Saved entries:
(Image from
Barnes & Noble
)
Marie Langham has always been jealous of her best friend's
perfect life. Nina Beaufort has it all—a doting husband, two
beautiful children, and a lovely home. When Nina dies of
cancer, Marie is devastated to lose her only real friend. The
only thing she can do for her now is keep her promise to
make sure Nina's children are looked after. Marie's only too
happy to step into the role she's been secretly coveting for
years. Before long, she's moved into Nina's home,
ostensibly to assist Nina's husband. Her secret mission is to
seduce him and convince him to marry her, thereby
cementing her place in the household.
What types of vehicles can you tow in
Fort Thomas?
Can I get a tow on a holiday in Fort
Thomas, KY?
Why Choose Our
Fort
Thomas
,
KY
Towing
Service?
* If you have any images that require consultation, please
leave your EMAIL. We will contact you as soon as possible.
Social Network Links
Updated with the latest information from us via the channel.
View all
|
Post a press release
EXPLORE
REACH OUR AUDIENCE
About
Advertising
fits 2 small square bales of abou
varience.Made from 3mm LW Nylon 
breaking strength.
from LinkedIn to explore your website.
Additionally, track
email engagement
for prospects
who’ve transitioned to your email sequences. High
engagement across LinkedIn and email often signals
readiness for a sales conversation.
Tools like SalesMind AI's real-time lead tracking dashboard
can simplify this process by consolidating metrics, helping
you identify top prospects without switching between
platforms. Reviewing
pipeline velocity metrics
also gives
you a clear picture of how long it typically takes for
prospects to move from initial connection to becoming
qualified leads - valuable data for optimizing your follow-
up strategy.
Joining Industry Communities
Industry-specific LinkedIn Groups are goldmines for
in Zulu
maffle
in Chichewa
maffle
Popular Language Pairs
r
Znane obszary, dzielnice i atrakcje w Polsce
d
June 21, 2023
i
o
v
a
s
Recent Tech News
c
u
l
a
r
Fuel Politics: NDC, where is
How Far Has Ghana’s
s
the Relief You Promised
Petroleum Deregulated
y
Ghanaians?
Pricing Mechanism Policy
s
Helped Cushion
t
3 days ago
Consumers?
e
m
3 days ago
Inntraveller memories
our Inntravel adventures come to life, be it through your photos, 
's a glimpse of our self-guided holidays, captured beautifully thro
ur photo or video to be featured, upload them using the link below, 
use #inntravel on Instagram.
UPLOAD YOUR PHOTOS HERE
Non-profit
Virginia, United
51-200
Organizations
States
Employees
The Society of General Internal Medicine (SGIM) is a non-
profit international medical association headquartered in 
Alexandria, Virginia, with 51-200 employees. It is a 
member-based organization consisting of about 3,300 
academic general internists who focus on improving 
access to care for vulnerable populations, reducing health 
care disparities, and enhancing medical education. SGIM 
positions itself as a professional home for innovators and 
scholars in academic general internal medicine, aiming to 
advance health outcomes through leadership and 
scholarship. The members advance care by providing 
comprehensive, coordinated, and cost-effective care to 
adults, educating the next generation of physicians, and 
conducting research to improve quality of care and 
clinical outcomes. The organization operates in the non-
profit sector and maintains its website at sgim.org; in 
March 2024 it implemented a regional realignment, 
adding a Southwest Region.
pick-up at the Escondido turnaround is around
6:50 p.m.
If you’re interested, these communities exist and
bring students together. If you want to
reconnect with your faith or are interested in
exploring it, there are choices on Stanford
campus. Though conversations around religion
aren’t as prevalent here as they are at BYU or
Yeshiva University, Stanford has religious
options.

### Problem description
Write out all the text in the listing above again, word for word and line for line.

### Answer box
(Image from
Barnes & Noble
)
Marie Langham has always been jealous of her best friend's
perfect life. Nina Beaufort has it all—a doting husband, two
beautiful children, and a lovely home. When Nina dies of
cancer, Marie is devastated to lose her only real friend. The
only thing she can do for her now is keep her promise to
make sure Nina's children are looked after. Marie's only too
happy to step into the role she's been secretly coveting for
years. Before long, she's moved into Nina's home,
ostensibly to assist Nina's husband. Her secret mission is to
seduce him and convince him to marry her, thereby
cementing her place in the household.
What types of vehicles can you tow in
Fort Thomas?
Can I get a tow on a holiday in Fort
Thomas, KY?
Why Choose Our
Fort
Thomas
,
KY
Towing
Service?
* If you have any images that require consultation, please
leave your EMAIL. We will contact you as soon as possible.
Social Network Links
Updated with the latest information from us via the channel.
View all
|
Post a press release
EXPLORE
REACH OUR AUDIENCE
About
Advertising
fits 2 small square bales of abou
varience.Made from 3mm LW Nylon 
breaking strength.
from LinkedIn to explore your website.
Additionally, track
email engagement
for prospects
who’ve transitioned to your email sequences. High
engagement across LinkedIn and email often signals
readiness for a sales conversation.
Tools like SalesMind AI's real-time lead tracking dashboard
can simplify this process by consolidating metrics, helping
you identify top prospects without switching between
platforms. Reviewing
pipeline velocity metrics
also gives
you a clear picture of how long it typically takes for
prospects to move from initial connection to becoming
qualified leads - valuable data for optimizing your follow-
up strategy.
Joining Industry Communities
Industry-specific LinkedIn Groups are goldmines for
in Zulu
maffle
in Chichewa
maffle
Popular Language Pairs
r
Znane obszary, dzielnice i atrakcje w Polsce
d
June 21, 2023
i
o
v
a
s
Recent Tech News
c
u
l
a
r
Fuel Politics: NDC, where is
How Far Has Ghana’s
s
the Relief You Promised
Petroleum Deregulated
y
Ghanaians?
Pricing Mechanism Policy
s
Helped Cushion
t
3 days ago
Consumers?
e
m
3 days ago
Inntraveller memories
our Inntravel adventures come to life, be it through your photos, 
's a glimpse of our self-guided holidays, captured beautifully thro
ur photo or video to be featured, upload them using the link below, 
use #inntravel on Instagram.
UPLOAD YOUR PHOTOS HERE
Non-profit
Virginia, United
51-200
Organizations
States
Employees
The Society of General Internal Medicine (SGIM) is a non-
profit international medical association headquartered in 
Alexandria, Virginia, with 51-200 employees. It is a 
member-based organization consisting of about 3,300 
academic general internists who focus on improving 
access to care for vulnerable populations, reducing health 
care disparities, and enhancing medical education. SGIM 
positions itself as a professional home for innovators and 
scholars in academic general internal medicine, aiming to 
advance health outcomes through leadership and 
scholarship. The members advance care by providing 
comprehensive, coordinated, and cost-effective care to 
adults, educating the next generation of physicians, and 
conducting research to improve quality of care and 
clinical outcomes. The organization operates in the non-
profit sector and maintains its website at sgim.org; in 
March 2024 it implemented a regional realignment, 
adding a Southwest Region.
pick-up at the Escondido turnaround is around
6:50 p.m.
If you’re interested, these communities exist and
bring students together. If you want to
reconnect with your faith or are interested in
exploring it, there are choices on Stanford
campus. Though conversations around religion
aren’t as prevalent here as they are at BYU or
Yeshiva University, Stanford has religious
options.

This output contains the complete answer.